If of the 68% of companies with ongoing Smart Manufacturing initiatives, 60% have not (yet) realized the benefits, only 8% did. If 30% are already smart factories, then 22% of the smart factories have not yet realized their benefits! To me, this means that 22% are not really “smart”!
So, the million-dollar (or in this case billion-dollar) question is: why are Smart Manufacturing initiatives not paying off?
#8 – 62% have no MES/SCADA
I believe this is the answer to the million-dollar question. Nearly two-thirds lack MES – the software layer that controls the process at the factory level.
Yet it appears not to be the focus of many Smart Manufacturing initiatives. 38% using MES is a very small delta of additional MES implementations as part of Smart Manufacturing initiatives vs. previous research over the past decade that consistently shows MES is used by 30% or more.
On the other hand, newer technologies such as industrial IoT systems (32%), robotics/cobotics (32%), analytics and AI (31%), plant digital twins (24%), AR/VR (22%) are likely to having been applied only recently.
So, what does this mean? It means that many manufacturers’ Smart Manufacturing initiatives are adding new technologies without the base systems in place. Without systems such as PLM or MES to control processes and put data into context, the initiatives fall short of their promises.
#9 – 51% say technology implementation is a challenge
We fear that many companies are entering these initiatives not only without a solid technology base, but also with skewed expectations.
This becomes clear in a statement from Martin Widsing, senior manager – Virtual Methods and IT at Volvo Cars. “The biggest struggle is that there are no products and platforms available, ready to use, that we can simply purchase, implement, and then start using.”
This makes Smart Manufacturing sound like just adding a new technology. However, companies cannot jump past overall strategy for digitalization and years of progressive maturity steps.
#10 –- $1.5 trillion to $2.2 trillion add to GDP
According to the report, the estimated productivity gains from Smart Manufacturing will add something between $1.5 trillion and $2.2 trillion to the global GDP. The number is staggering, but the methodology looks quite solid.
Researchers derive it from the expected target productivity gains for each smart factory and from all gains from existing initiatives, with these coming both from “efficiency by design and operational excellence”. This is then factored on the current value-add contribution that manufacturing makes to global GDP.
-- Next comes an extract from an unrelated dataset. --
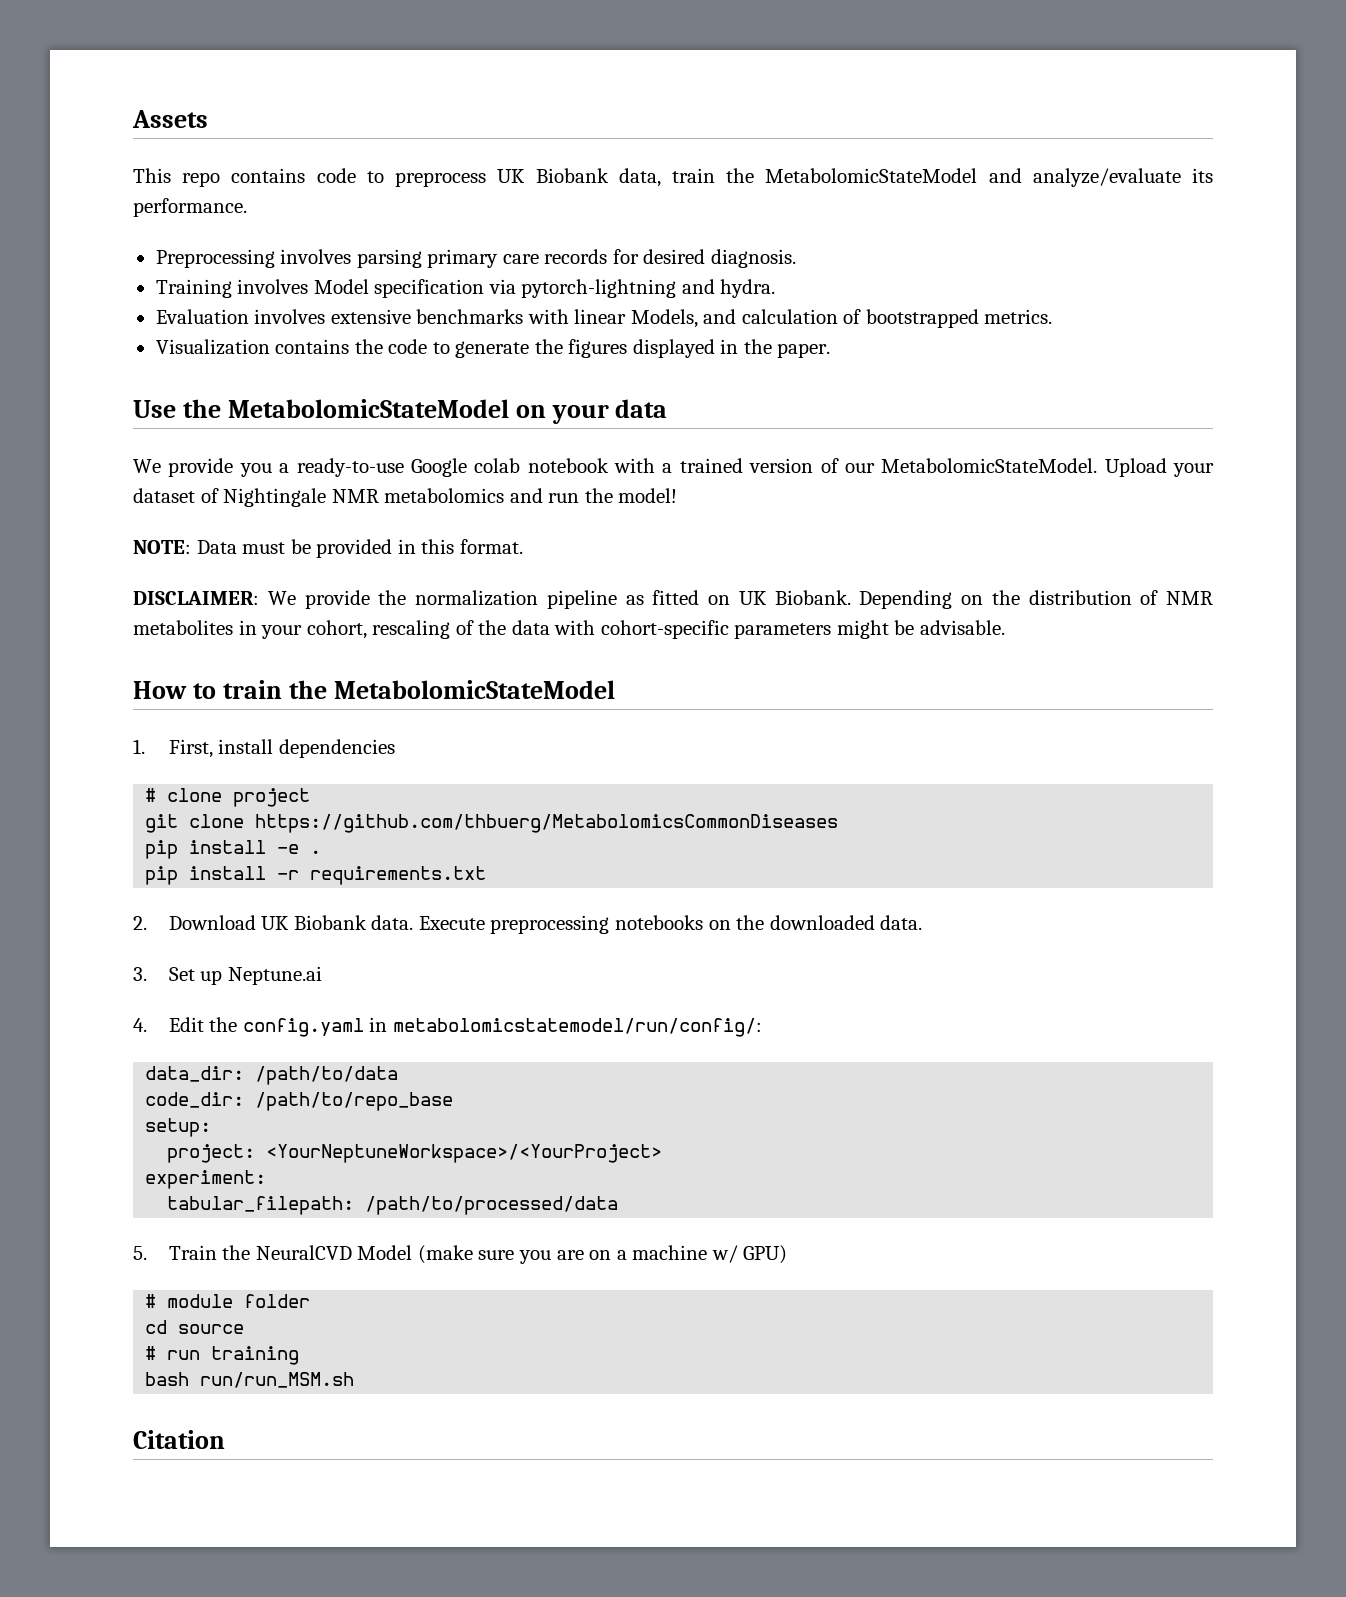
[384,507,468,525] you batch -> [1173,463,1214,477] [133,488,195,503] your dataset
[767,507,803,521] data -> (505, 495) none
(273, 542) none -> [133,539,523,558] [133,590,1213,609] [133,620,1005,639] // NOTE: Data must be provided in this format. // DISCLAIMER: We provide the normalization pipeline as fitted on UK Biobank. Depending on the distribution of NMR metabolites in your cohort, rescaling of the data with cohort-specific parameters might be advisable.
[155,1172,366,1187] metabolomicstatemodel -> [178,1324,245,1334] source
There is huge enthusiasm around Smart Manufacturing and Industry 4.0 technologies and approaches. The potential benefit to companies and the global economy is enormous. Yet if not done properly, manufacturers will continue to invest significant amounts and struggle to realize the huge potential offered by smart factories.
For now, the most important take-away is: without a well-defined strategy revolving around enterprise systems that can act as the core, properly defined and implemented, the likelihood of success is very slim… no matter how much money companies throw at the problem.
CapGemini’s Smart factories @ scale is publicly available for download here: https://www.capgemini.com/research/smart-factories-at-scale/ This 40+ page report is full of charts and infographics, and with lots of food for thought.
I have shared my thoughts. I hope you will share yours with me too!